= Beagle Islands (Western Australia) =

Islands of Western Australia

The Beagle Islands are a small group of islands in Western Australia, found approximately 15 km northwest of Leeman.

==Island group==
The Beagle Islands are a group of three individual islands:
- North West Beagle Island with an area of 0.5 ha located 8.6 km from the mainland.
- East Beagle Island with an area of 1.5 ha located 8.3 km from the mainland.
- South West Beagle Island with an area of 0.5 ha located 8.6 km from the mainland.

The group is at the northern end of the Turquoise Coast islands group, a chain of 40 islands spread over a distance of 150 km. The Beagle Islands are located in the Beagle Islands Nature Reserve, which was declared in 1962.

==Geology==
The islands formed approximately 10,000 years ago after large fluctuations in sea levels caused erosion on large areas of the continental shelf during periods of glaciation. Large parallel sand dunes then formed and hardened into limestone, forming islands, most of which have been separated from the mainland for 6,500 years.
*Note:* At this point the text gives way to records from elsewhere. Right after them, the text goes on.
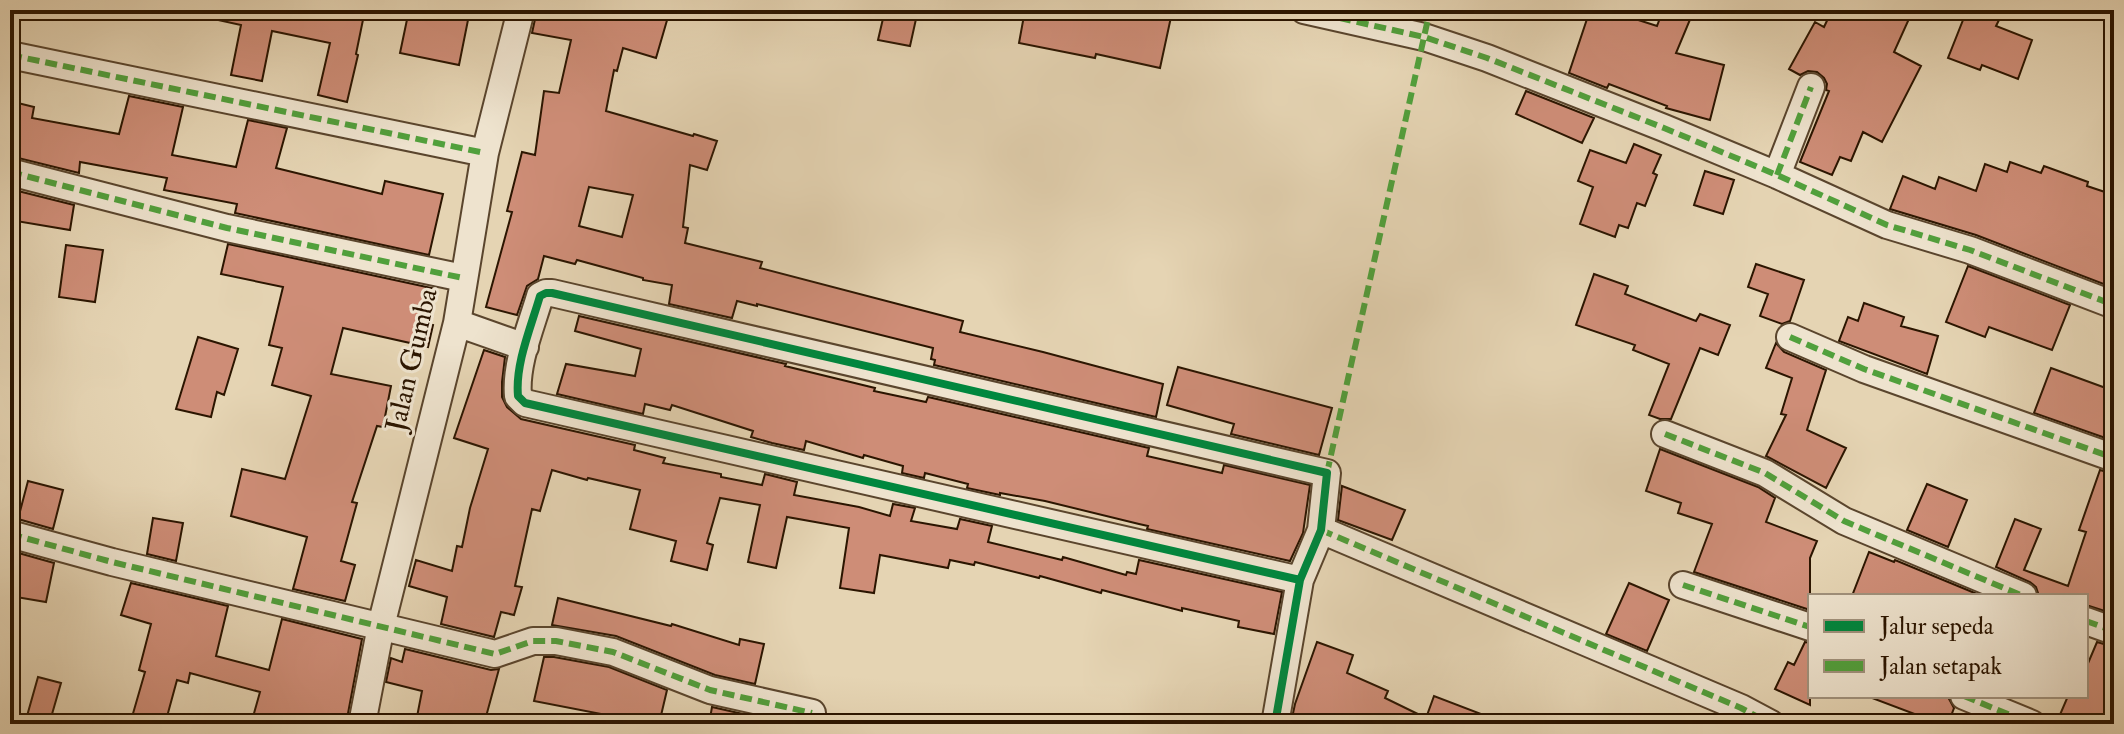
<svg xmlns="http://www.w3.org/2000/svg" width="2124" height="734" viewBox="0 0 2124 734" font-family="'IM FELL Double Pica',serif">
<rect width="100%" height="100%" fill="#e5d4b3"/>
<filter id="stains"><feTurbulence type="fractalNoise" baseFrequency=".0025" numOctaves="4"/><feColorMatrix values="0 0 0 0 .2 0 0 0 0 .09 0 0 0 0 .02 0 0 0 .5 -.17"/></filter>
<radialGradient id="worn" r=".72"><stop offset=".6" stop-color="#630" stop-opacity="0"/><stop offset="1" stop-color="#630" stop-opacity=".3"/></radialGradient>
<!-- building -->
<path fill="#ce8d77" stroke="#2b1500" stroke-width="2" fill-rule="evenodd" d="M219 10H365L356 54 358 55 347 102 318 95 330 43 272 31 262 81 231 75 241 25 218 20Z
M409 10H461L460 18 468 20 459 65 400 53Z
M537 10H670L656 58 623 48 617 71 614 70 606 111 693 136 694 134 717 141 707 170 690 165 683 227 688 228 685 243 762 262 760 268 963 321 960 332 1043 352 1163 384 1156 417 934 365 935 360 931 359 933 348 757 304V306L737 301 732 318 669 304 672 285 643 280V278L577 260 575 264 544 256 538 279 527 286 517 315 486 307 512 212 507 211 522 152 535 155 544 91 559 93 571 40 532 33ZM589 187 633 195 622 237 579 226Z
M885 10H918L910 46 878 40Z
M1025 10H1141L1171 17 1160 68 1096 54 1095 58 1019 43Z
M1590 10H1607L1657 26 1663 10H1694L1676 53 1724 65 1710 120 1666 108 1667 106 1609 84 1607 88 1569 73Z
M1832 10H1913L1894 52 1921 66 1882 142 1863 132 1851 161 1840 157 1832 175 1800 162 1829 91 1826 90 1827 84 1824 78 1817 72 1808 71 1800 75 1789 69 1815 22 1824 27Z
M1967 10H1979L2000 18 1996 26 2032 40 2018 79 1982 65 1980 70 1948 58Z
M1526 91 1594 118 1582 143 1516 114Z
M129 96 183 107 172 155 236 167 248 120 287 128 276 168 382 194 385 181 443 194 429 255 235 213 237 204 164 190 167 178 80 162 79 173 10 156V101L34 107 32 118 119 134Z
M1634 144 1661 155 1653 173 1657 175 1645 206 1637 203 1628 228 1619 225 1615 237 1580 224 1593 187 1578 181 1590 150 1626 163Z
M2010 162 2041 173 2044 166 2088 182 2087 186 2114 195V288L1976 235 1890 209 1903 176 1935 189 1939 177 1976 191 1985 164 2007 172Z
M1705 171 1734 180 1723 214 1694 205Z
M10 189 74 205 70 230 10 220Z
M228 244 436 289 428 324 433 325 428 347 343 328 331 374 391 386 383 427 377 426 352 502 357 503 341 561 355 565 345 601 293 589 307 537 231 516 242 469 285 479 311 396 272 385 282 348 269 345 283 287 221 274Z
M66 245 103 250 95 302 59 297Z
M1756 264 1804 280 1790 321 1782 324 1760 316 1768 294 1748 287Z
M1968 266 2070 305 2052 350 1989 327 1985 337 1946 322Z
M1594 274 1628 286 1625 294 1696 321 1700 314 1730 325 1718 355 1700 348 1671 419H1660L1649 415 1669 364 1633 350 1635 345 1576 325Z
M1864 303 1904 317 1901 326 1938 336 1927 374 1839 341 1848 317 1858 321Z
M579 316 786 364 785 366 875 388 874 391 926 402 928 397 1149 448 1147 456 1222 473 1224 465 1310 485 1303 533 1290 561 1147 529 1148 526 1139 524 1045 501 1000 493V495L967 488 968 484 925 473 924 478 902 473 903 466 864 455 863 458 806 441 804 450 772 443 751 437 753 431 672 405 670 410 645 404 643 414 557 394 566 364 635 376 641 349 575 331Z
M198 337 238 349 224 395 217 392 211 417 176 409Z
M1776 343 1784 352 1826 370 1807 430 1846 448 1826 488 1766 456 1786 415 1781 414 1792 378 1766 368Z
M484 350 505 357 502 382V397L507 407 521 419 635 445 634 450 665 458 663 463 721 474V477L762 485 765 474 797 482 794 495 859 507 890 516 893 504 915 508 911 521 957 529 960 519 992 526 988 542 1062 560 1063 557 1126 575 1127 572 1136 574 1139 560 1282 592 1274 634 1238 627 1239 621 1182 608V611L1102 590 1101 593 1040 576 1039 578 975 562 974 565 950 560 948 568 880 555 874 593 840 588 849 528 787 517 776 568 748 562 760 505 720 498 707 543 713 545 707 570 671 561 676 541 630 529 640 490 588 478 587 480 552 470 540 511 532 509 515 586 522 587 514 615 501 612 494 637 441 624 447 597 409 586 416 560 452 571 457 546 462 547 470 508 488 449 454 438Z
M1178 367 1332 408 1319 455 1231 434 1234 424 1167 405Z
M2051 368 2114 391V441L2034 413Z
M1660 449 1758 487 1775 498 1766 522 1817 541 1810 558V610L1694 572 1712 524 1678 513 1681 503 1646 491Z
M2100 470 2114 474V614L2086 605V596H2039L2036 587 2030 582 1996 567 2015 519 2041 529 2024 570 2068 586 2086 532 2079 530Z
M28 481 63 490 53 529 18 519Z
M1927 484 1967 500 1948 547 1907 530Z
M1342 486 1405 510 1392 540 1338 520Z
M153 518 183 523 176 561 147 554Z
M15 552 54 563 46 602 10 596V581Z
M1869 552 1894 562 1895 560 1982 596H1852Z
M131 583 228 606 216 656 269 670 282 619 362 639 346 724H251L260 692 190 673 188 683 177 680 165 724H130L145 672 139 670 151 624 121 615Z
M1629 583 1669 600 1647 651 1606 634Z
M558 598 671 626 672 624 739 645 740 639 764 644 755 684 715 675 616 636 552 625Z
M1317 642 1353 655 1347 673 1388 691 1385 698 1426 718 1434 696 1502 722 1501 724H1310L1292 718 1295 704Z
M1805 642 1810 643V705L1775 689 1788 662 1794 665Z
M2097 642 2114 647V724H2056L2068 696H2086V668Z
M405 649 491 670 499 669 484 724H427L416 722 422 691 386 682 391 658 402 662Z
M544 657H554L609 667 667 690 659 724H621L622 718 534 701Z
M38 677 61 683 50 721 27 716Z
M1873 696H1945L1948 697 1954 708 1948 724H1941L1872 698Z
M712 707 743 714 741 724H709Z"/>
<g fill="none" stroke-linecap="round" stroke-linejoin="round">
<!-- street casing -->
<g stroke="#5a452d" stroke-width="30">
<path id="street" d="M1304 10 1424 37 1487 58 1664 128 1777 175 1887 225 1970 250 2114 305
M10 55 485 153
M10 172 227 228 463 278
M1777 175 1811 87
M457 323 525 347
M1790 337 1864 369 2114 458
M1665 434 1765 473 1844 521 2023 596
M1321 530 1741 708 1771 724
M10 534 112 562 495 654 533 641H556L613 652 710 690 812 713
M1683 585 1810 627
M2086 621 2114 631
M1964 696 2032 724
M362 724 381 626 457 323 485 153 521 10
M1275 724 1300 580 1321 530 1327 473 552 293H546L540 296C531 327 515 364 518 396L525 403 1300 580"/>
</g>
<!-- street -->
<use href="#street" stroke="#eee3ce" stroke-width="26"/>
<!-- quiet -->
<path stroke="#51a03c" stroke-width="6" stroke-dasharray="12 6" stroke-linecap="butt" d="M1304 10 1424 37 1487 58 1664 128 1777 175 1887 225 1970 250 2114 305
M10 55 485 153
M10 172 227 228 463 278
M1777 175 1811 87
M1790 337 1864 369 2114 458
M1665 434 1765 473 1844 521 2023 596
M1327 473 1430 10
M1321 530 1741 708 1771 724
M10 534 112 562 495 654 533 641H556L613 652 710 690 812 713
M1683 585 1810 627
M2086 621 2114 631
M1964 696 2032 724"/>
<!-- cycleway casing -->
<g stroke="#eee3ce" stroke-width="13">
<path id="cycleway" d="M1275 724 1300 580 1321 530 1327 473 552 293H546L540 296C531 327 515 364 518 396L525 403 1300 580"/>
</g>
<!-- cycleway -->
<use href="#cycleway" stroke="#00873e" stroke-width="8"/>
</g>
<g text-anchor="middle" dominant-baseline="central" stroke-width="6" stroke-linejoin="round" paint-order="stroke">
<!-- street labels -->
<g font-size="28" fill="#2b1500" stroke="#eee3ce">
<text transform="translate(412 360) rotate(-77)">Jalan Gumba</text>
</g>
</g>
<!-- margin -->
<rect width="2124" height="734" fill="none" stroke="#e5d4b3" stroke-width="40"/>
<rect x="12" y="12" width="2100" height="710" fill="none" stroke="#2b1500" stroke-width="4"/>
<rect x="20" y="20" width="2084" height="694" fill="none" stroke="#2b1500" stroke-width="2"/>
<!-- legend -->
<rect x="1808" y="594" width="280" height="104" fill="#eee3ce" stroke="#a0917c" stroke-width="2"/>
<rect x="1824" y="620" width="40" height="12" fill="#00873e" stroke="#a0917c" stroke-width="2"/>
<text x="1880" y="634" font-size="24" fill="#2b1500">Jalur sepeda</text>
<rect x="1824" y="660" width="40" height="12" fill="#51a03c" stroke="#a0917c" stroke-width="2"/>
<text x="1880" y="674" font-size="24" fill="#2b1500">Jalan setapak</text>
<rect width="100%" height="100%" filter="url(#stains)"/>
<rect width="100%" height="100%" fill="url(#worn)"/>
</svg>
Well preserved Tamala limestone geological features can be found on all of the Turquoise Coast islands, with supra-tidal hard coral fossils being found on the Beagle Islands.

==Sea lions==
The islands are home to the largest population of Australian sea lions in Western Australia, The breeding colony is estimated to be between 150 and 250 animals depending on the breeding cycle. East Beagle island is also home to the tree-like form of the Nitre Bush, an important habitat for sea lions when pupping.

==Wreck==
In 1905 a boat was reported as being wrecked near the islands, and in 1934 a fisherman drowned after being swept overboard.